Formally, the intended user flow of Softspace can be divided into three phases:
Collection: adding relevant information to a workspace via cloud storage and the web
Construction: building up the knowledge graph by writing notes and composing topics
Collation: composing synthesis topics intended for export as linear outlines or drafts
In practice, we expected users to cycle through this flow many times, jumping between steps as they seek to make sense of a knowledge problem and explore different solutions to it.
For example, this is how somebody might use Softspace to draft a design proposal:
Collect images and PDFs related to the project into a Dropbox folder. Export notes from a note-taking app as markdown files into the Dropbox folder. This content likely includes:
client interview notes
previous project materials
Launch Softspace on headset, and create a new workspace.
Using the cloud storage UI, import the contents of the Dropbox folder to the workspace.
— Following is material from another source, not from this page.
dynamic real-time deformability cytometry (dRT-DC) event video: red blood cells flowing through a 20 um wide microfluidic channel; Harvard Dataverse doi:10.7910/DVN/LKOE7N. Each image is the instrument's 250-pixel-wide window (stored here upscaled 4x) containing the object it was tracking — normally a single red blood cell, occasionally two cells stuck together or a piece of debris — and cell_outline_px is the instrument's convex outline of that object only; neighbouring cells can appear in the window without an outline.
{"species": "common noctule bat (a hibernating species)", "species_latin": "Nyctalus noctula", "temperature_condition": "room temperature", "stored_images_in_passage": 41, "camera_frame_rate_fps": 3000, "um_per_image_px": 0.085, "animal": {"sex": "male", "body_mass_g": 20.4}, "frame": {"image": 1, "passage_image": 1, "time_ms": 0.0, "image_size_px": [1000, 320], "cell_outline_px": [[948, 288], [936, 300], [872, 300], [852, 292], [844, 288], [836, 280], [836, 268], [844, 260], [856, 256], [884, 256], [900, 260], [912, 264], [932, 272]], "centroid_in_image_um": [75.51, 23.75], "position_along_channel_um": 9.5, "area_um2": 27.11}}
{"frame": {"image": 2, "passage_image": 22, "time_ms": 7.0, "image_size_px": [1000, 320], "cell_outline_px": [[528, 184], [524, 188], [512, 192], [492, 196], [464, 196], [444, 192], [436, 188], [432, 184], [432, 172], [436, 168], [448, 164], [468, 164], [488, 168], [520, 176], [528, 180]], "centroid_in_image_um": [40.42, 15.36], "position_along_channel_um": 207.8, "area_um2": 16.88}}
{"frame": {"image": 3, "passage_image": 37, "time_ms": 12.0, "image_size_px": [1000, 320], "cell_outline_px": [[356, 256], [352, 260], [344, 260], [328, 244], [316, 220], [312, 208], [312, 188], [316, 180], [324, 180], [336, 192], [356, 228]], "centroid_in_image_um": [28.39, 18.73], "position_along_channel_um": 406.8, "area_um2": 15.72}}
Text and markdown files are converted into Softspace topic items
Images and PDFs are converted to the corresponding content items
Build up a project knowledge map from these contents by:
Creating and writing text blocks
Creating topic and adding content to them
Referencing various topics from within text
Adding images using the in-app web browser
Copy/pasting text using the in-app web browser
Bookmarking URLs using the in-app web browser
Create a new synthesis topic which is intended for export. Compose a draft of the design proposal through a combination of 1) including content items already in the workspace and 2) writing new text that ties ideas and content together.
Using the cloud storage UI, select a Dropbox folder to export the workspace to. (This can be a one-off action, or be set to recur automatically.)
Copy the synthesis topic’s markdown file into a word processor for editing and formatting.